[BEGIN SELECTED EXTRACT]

FIG. 1a is an end view of a fuse clip of conventional construction.
FIG. 2 is an end view of one form of fuse clip embodying the present invention.
FIG. 3 is a top plan view of the clip shown in FIG. 2.
FIG. 4 is a fragmentary side view with parts broken away of a fuse block incorporating the clip illustrated in FIGS. 2 and 3.
FIGS. 5 and 6 are side and top plan views, respectively, of another form of fuse clip embodying the present invention and showing a fragmentary portion of the fuse block.
FIG. 7 is a top plan view of still another form of fuse clip according to the invention with a fragmentary portion of the fuse block illustrated.
FIG. 8 is a sectional view along the line 8-8 in FIG. 7.
FIG. 9 is a side view of still another form of fuse clip according to the present invention.
FIGS. 10 and 11 are top, plan and side elevational views, respectively, of another modified form of clip according to the present invention.
FIG. 12 is a side elevational view of still another form of clip according to the present invention.
FIG. 13 is a top plan view of a fuse block incorporating anothe form of clip according to the present invention.
FIG. 14 is a sectional view taken along the line l414 in FIG. 13.
FIGS. 15 and 16 are end and side elevational views, respectively, of still another form of fuse clip according to the present invention, a portion of the fuse block also being illustrated.
FIG. 17 is a plan view of a strip of spring metal showing the manner in which the fuse clip illustrated in FIGS. 15 and 16 is blanked therefrom.
Referring to FIG. 1, there is illustrated a fuse block generally designated 10 which comprises a plurality of similar individual sections 12, 14 and 16 which are nested together and secured to a mounting panel 18 by screws, one of which is shown at 20. The individual sections of block 10 are formed of an electrically insulating material and are fashioned with shielding side walls 22 which are cut away at the central portion thereof as at 24 to permit access to the fuses F retained on the block by the clips C. The clips C are arranged in pairs as illustrated and secured to the individual sections of the block 10 by suitable fastening means such as the rivets 26. The outer ends of the clips are fashioned with base extensions 28 in which are threaded screws 30 for securing the wire leads 32 to the clips.
The present invention is directed specifically to the construction of the clips such that when fuses retained engaged by the clips in their normal position (as indicated by the two lower fuses shown in solid lines in FIG. 1) are pried or pivoted outwardly from the clips at one end or either end, they automatically flip to a positive disconnect position wherein the fuse is held in an upright or outwardly projecting position generally perpendicular to its normal position when engaged with the fuse clips. The position to which the fuses are automatically flipped by the clip construction of the present invention is illustrated by the uppermost fuse shown in FIG. 1.

[END SELECTED EXTRACT]

▶ _DO THIS_:
Extend the patent passage on fuse clips above by writing what follows its final sentence.

[BEGIN RECORD LIST]

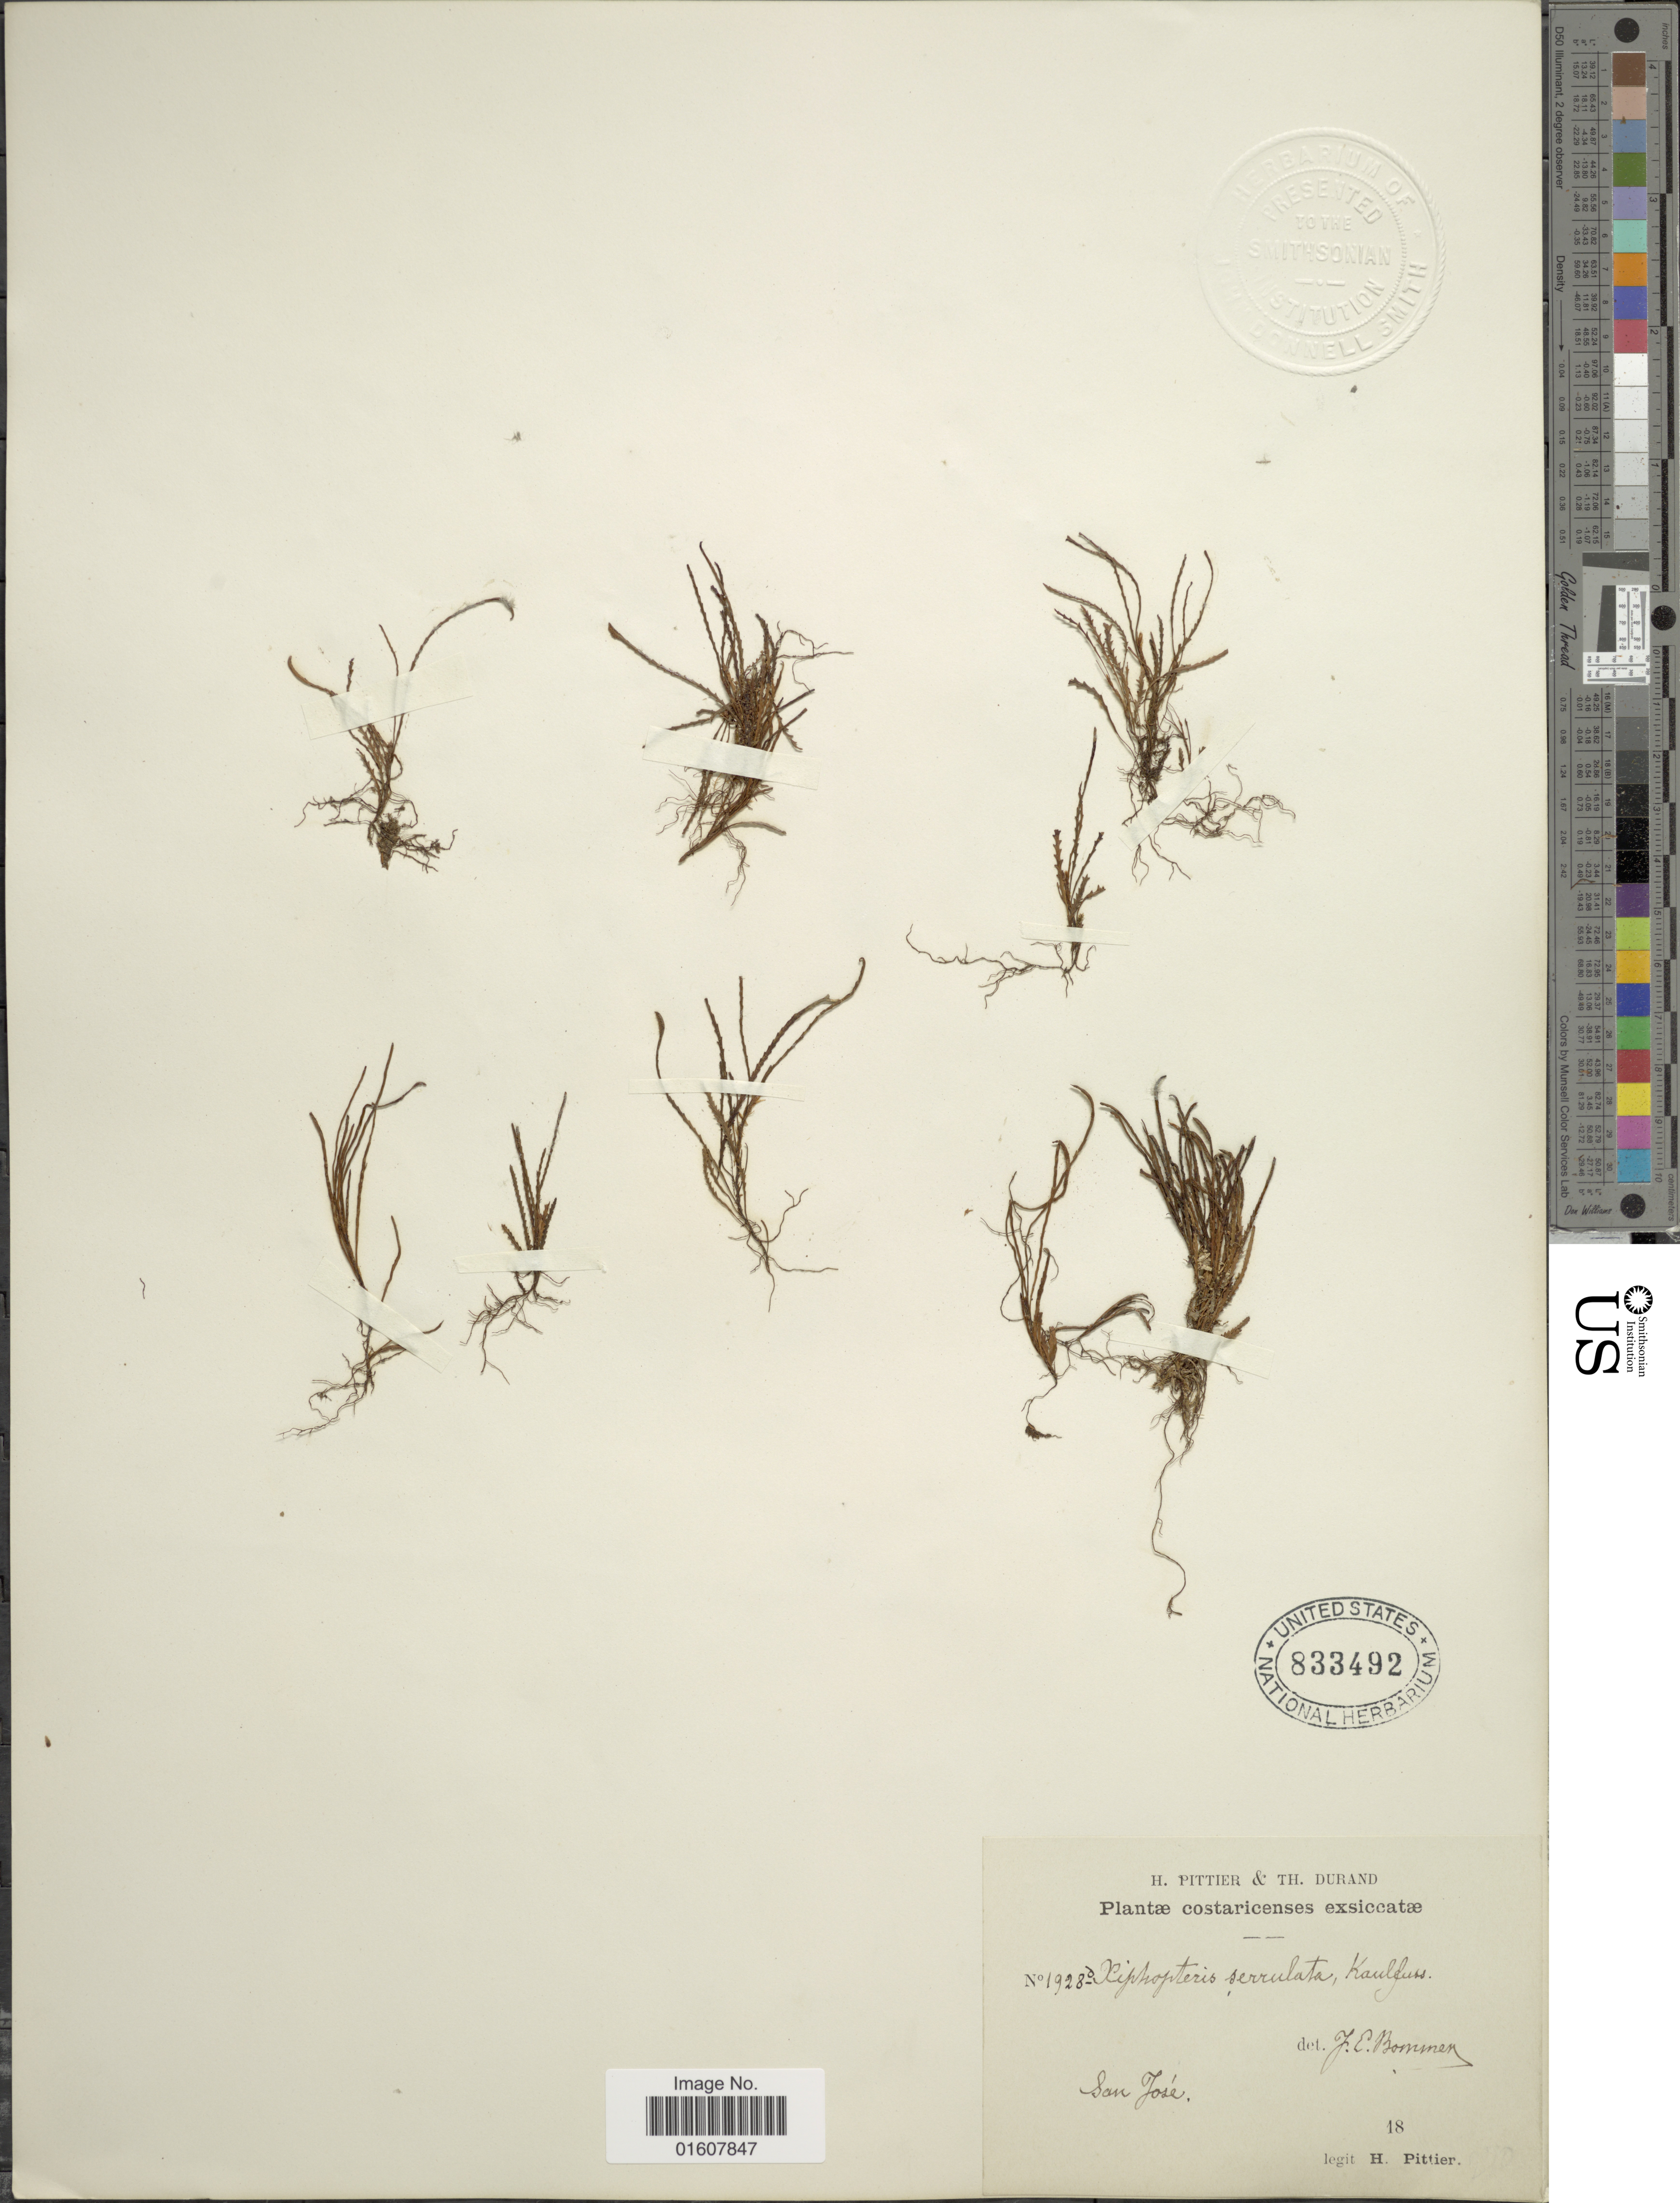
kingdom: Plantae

[END RECORD LIST]
[BEGIN RECORD LIST]

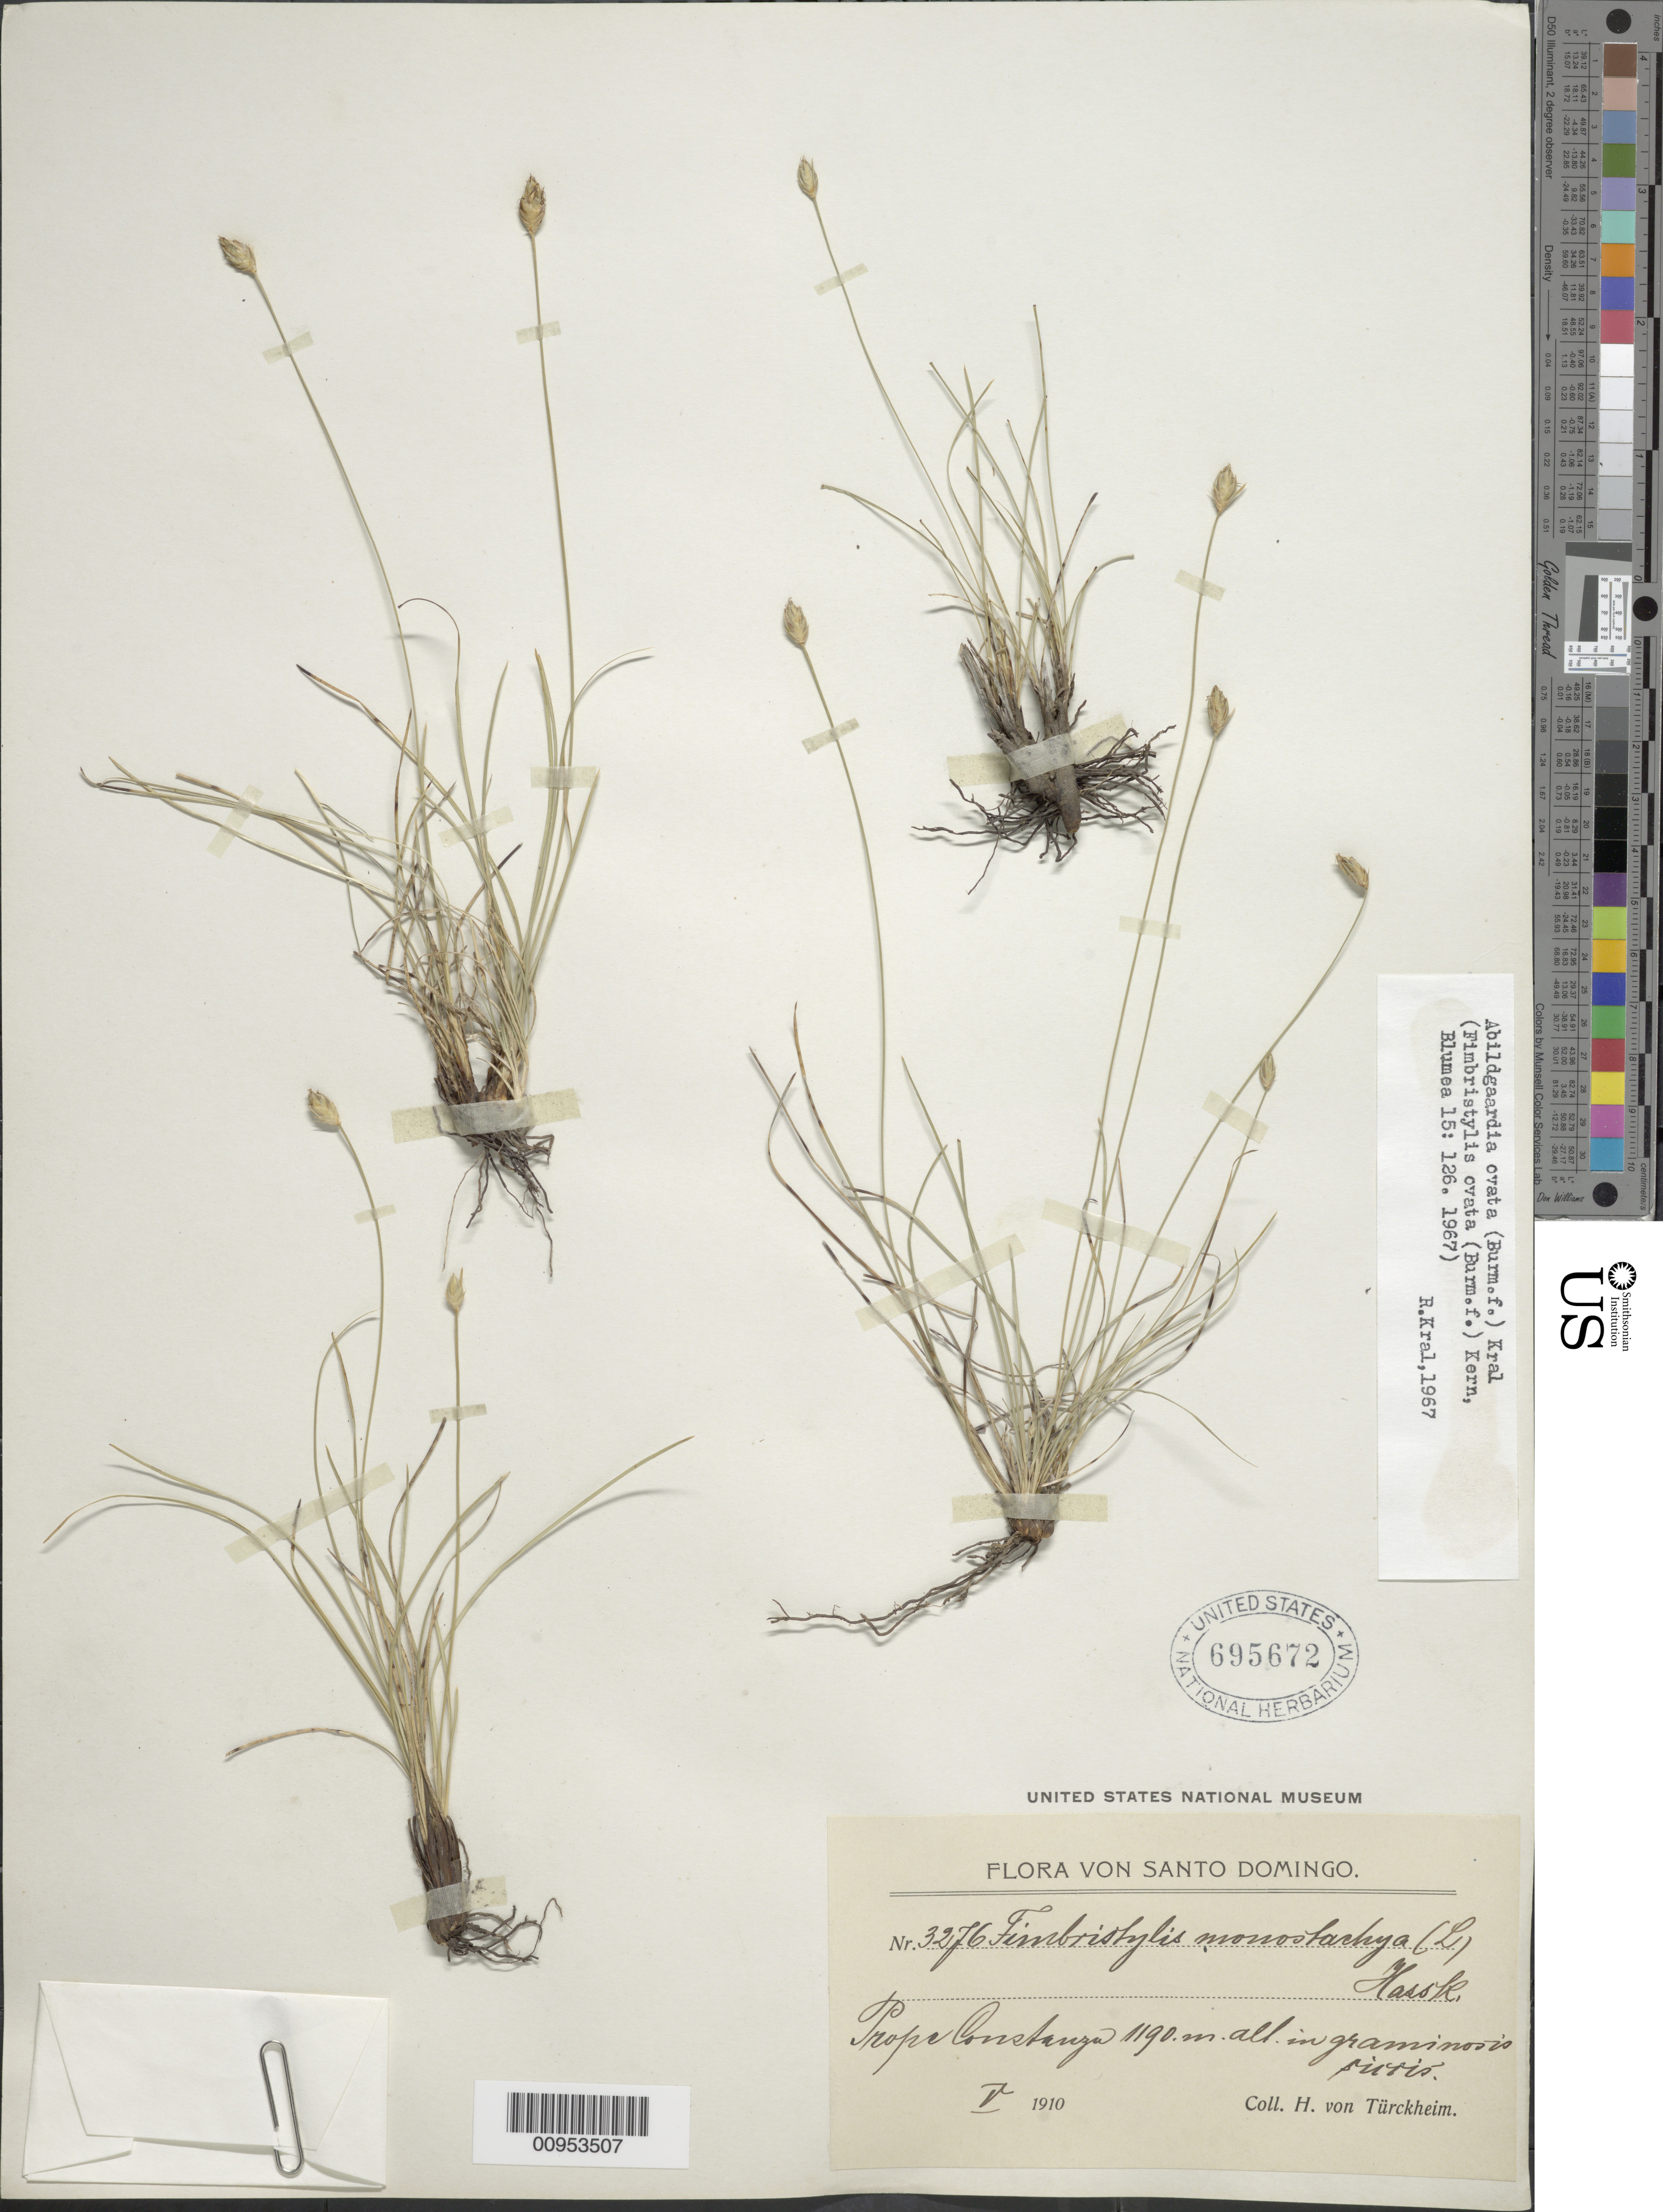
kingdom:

[END RECORD LIST]

▶ _RESULT OF THE EXERCISE_:
I have determined that fuse clips embodying the present invention may take one of numerous different forms, all of which, however, accomplish the object of this invention. Thus, all of the fuse clips illustrated and described herein have at least one common feature which accounts for the fact that when one end of the fuse is disengaged from its associated clip, the fuse automatically pops out or flips to the positive disconnect position shown in FIG. 1. This common feature resides in the forming of the fuse clip so that the two spring legs of the fuse clip are somewhat relieved along one side edge thereof.
In order to illustrate clearly the difference in construction and operation between a fuse clip of conventional construction and a fuse clip according to the present invention, there is illustrated in FIG. 1a a fuse clip of conventional form engaging a fuse. A conventional fuse clip generally designated 34 is of generally U-shape having a base portion 36 and a pair of spring legs 38. Legs 3% are bent inwardly as at 49, are then bowed outwardly into cylindrical shape as at 42 and then turned outwardly as at 44 to provide a pair of outwardly flaring lips 46 which facilitate insertion of the fuse into the clip. When a fuse engaged by a pair of clips of the type illustrated in FIG. 1 is pivoted outwardly or upwardly at one end, the opposite end of the fuse inclines upwardly and bears against the inwardly turned portions 44. The spring tension on the legs of the clip thus resists tilting of the fuse, and this spring tension resisting tilting of the fuse continues to exert a restraining influence on the tilting movement until such time as the spring legs of theclip have been sprung outwardly to the position illustrated in broken lines in FIG. la, at which point the inwardly turned portions 44 engage diametrically opposite surface portions of the cylindrical end of the fuse.
Thus, if the clips C shown in FIG. 1 were of conventional construction and it were desired to flip the center fuse from the solid line position to the broken line position, the inwardly turned portions 44 of the clip at the right would tend to resist such movement until the fuse had assumed practically the position shown in broken lines. I have determined that the fuse can be flipped substantially automatically to the broken line position when it is pried loose from the clip at the left by relieving the inwardly turned portions 44 on the clip at the right such that the upper half portions of the spring legs offer substantially no resistance to the upward or outward tilting of the fuse.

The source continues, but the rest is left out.